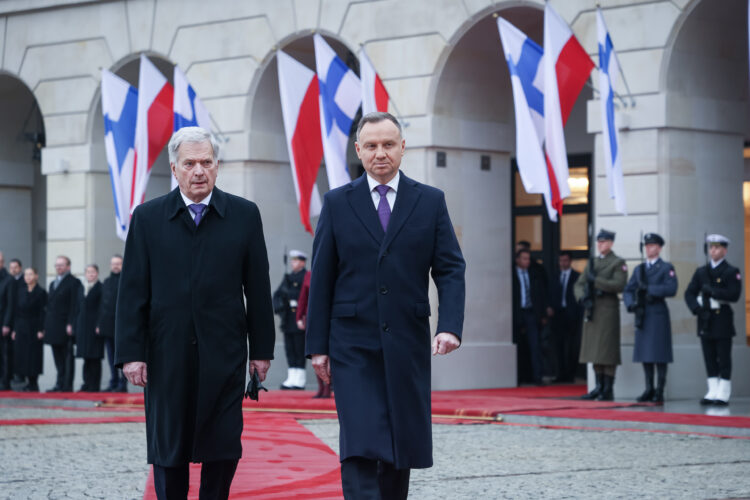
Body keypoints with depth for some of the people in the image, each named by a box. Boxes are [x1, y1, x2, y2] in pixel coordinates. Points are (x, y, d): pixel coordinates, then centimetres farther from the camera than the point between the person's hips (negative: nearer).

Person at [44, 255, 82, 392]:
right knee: (58, 357, 9)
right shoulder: (53, 284, 21)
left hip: (65, 327, -7)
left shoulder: (74, 282, -4)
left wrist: (71, 324, -18)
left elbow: (75, 305, -11)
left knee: (67, 357, -4)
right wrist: (46, 326, 14)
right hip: (54, 329, 8)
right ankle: (60, 384, 12)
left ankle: (67, 385, -4)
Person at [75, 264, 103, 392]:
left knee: (94, 357, -4)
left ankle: (94, 385, -1)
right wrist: (76, 327, 12)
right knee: (86, 358, 8)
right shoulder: (83, 289, 16)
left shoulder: (100, 288, -4)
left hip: (94, 326, -6)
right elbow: (79, 308, 18)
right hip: (82, 327, 6)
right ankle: (87, 384, 13)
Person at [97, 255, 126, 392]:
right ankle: (113, 384, 15)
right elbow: (102, 304, 17)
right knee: (111, 356, 9)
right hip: (107, 326, 6)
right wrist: (99, 324, 12)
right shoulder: (106, 282, 16)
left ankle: (122, 385, -2)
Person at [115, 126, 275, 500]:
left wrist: (261, 348, 2)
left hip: (223, 354, 0)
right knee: (168, 448, 5)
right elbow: (132, 292, 2)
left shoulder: (244, 214, 5)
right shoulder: (148, 218, 5)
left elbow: (257, 287, 5)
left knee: (223, 448, 0)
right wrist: (131, 353, -4)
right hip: (167, 354, 0)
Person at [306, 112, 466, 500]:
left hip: (407, 344, 2)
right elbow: (321, 279, 4)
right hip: (354, 345, -2)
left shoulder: (430, 202, 6)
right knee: (361, 445, -12)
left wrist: (450, 326, -15)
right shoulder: (337, 203, 4)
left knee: (402, 444, 8)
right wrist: (317, 345, 0)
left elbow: (450, 270, 1)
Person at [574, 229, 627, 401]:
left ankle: (608, 390, -4)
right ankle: (599, 387, 13)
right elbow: (580, 283, 15)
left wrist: (596, 281, -16)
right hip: (592, 310, 6)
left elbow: (619, 285, -13)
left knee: (607, 349, -7)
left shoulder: (618, 263, -1)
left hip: (608, 309, -6)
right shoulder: (592, 263, 18)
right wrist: (581, 295, -6)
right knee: (594, 349, 6)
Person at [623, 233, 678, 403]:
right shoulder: (638, 269, 18)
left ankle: (659, 392, -3)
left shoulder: (667, 268, 1)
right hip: (642, 316, 5)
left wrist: (649, 289, -16)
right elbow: (628, 290, 14)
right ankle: (649, 390, 13)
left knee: (659, 355, -6)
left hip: (658, 314, -5)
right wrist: (631, 304, -6)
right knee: (644, 354, 6)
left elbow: (671, 289, -13)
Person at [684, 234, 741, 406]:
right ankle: (712, 392, 11)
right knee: (709, 358, 7)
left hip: (722, 319, -5)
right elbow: (689, 293, 9)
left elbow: (734, 295, -12)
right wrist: (696, 308, -7)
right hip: (705, 319, 5)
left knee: (723, 358, -3)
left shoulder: (731, 272, -1)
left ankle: (723, 395, -2)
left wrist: (712, 292, -14)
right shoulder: (701, 272, 13)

○ ○ ○

Your task is to retype all the entries exactly and leave out any pictures.

Reply to the task –
Body keypoints with depth for some of the people in the image, each named by a box. Boxes are [x1, y1, x2, y2] in pixel coordinates. Points are (x, y, d): pixel coordinates, then centimetres farther from the camera than the point between the person's hips (negative: nearer).

Person at [44, 255, 82, 392]:
right knee: (58, 357, 9)
right shoulder: (53, 284, 21)
left hip: (65, 327, -7)
left shoulder: (74, 282, -4)
left wrist: (71, 324, -18)
left elbow: (75, 305, -11)
left knee: (67, 357, -4)
right wrist: (46, 326, 14)
right hip: (54, 329, 8)
right ankle: (60, 384, 12)
left ankle: (67, 385, -4)
Person at [75, 264, 103, 392]:
left knee: (94, 357, -4)
left ankle: (94, 385, -1)
right wrist: (76, 327, 12)
right knee: (86, 358, 8)
right shoulder: (83, 289, 16)
left shoulder: (100, 288, -4)
left hip: (94, 326, -6)
right elbow: (79, 308, 18)
right hip: (82, 327, 6)
right ankle: (87, 384, 13)
Person at [97, 255, 126, 392]:
right ankle: (113, 384, 15)
right elbow: (102, 304, 17)
right knee: (111, 356, 9)
right hip: (107, 326, 6)
right wrist: (99, 324, 12)
right shoulder: (106, 282, 16)
left ankle: (122, 385, -2)
Person at [115, 126, 275, 500]:
left wrist: (261, 348, 2)
left hip: (223, 354, 0)
right knee: (168, 448, 5)
right elbow: (132, 292, 2)
left shoulder: (244, 214, 5)
right shoulder: (148, 218, 5)
left elbow: (257, 287, 5)
left knee: (223, 448, 0)
right wrist: (131, 353, -4)
right hip: (167, 354, 0)
Person at [306, 112, 466, 500]:
left hip: (407, 344, 2)
right elbow: (321, 279, 4)
right hip: (354, 345, -2)
left shoulder: (430, 202, 6)
right knee: (361, 445, -12)
left wrist: (450, 326, -15)
right shoulder: (337, 203, 4)
left knee: (402, 444, 8)
right wrist: (317, 345, 0)
left elbow: (450, 270, 1)
Person at [574, 229, 627, 401]:
left ankle: (608, 390, -4)
right ankle: (599, 387, 13)
right elbow: (580, 283, 15)
left wrist: (596, 281, -16)
right hip: (592, 310, 6)
left elbow: (619, 285, -13)
left knee: (607, 349, -7)
left shoulder: (618, 263, -1)
left hip: (608, 309, -6)
right shoulder: (592, 263, 18)
right wrist: (581, 295, -6)
right knee: (594, 349, 6)
Person at [623, 233, 678, 403]:
right shoulder: (638, 269, 18)
left ankle: (659, 392, -3)
left shoulder: (667, 268, 1)
right hip: (642, 316, 5)
left wrist: (649, 289, -16)
right elbow: (628, 290, 14)
right ankle: (649, 390, 13)
left knee: (659, 355, -6)
left hip: (658, 314, -5)
right wrist: (631, 304, -6)
right knee: (644, 354, 6)
left elbow: (671, 289, -13)
Person at [684, 234, 741, 406]:
right ankle: (712, 392, 11)
right knee: (709, 358, 7)
left hip: (722, 319, -5)
right elbow: (689, 293, 9)
left elbow: (734, 295, -12)
right wrist: (696, 308, -7)
right hip: (705, 319, 5)
left knee: (723, 358, -3)
left shoulder: (731, 272, -1)
left ankle: (723, 395, -2)
left wrist: (712, 292, -14)
right shoulder: (701, 272, 13)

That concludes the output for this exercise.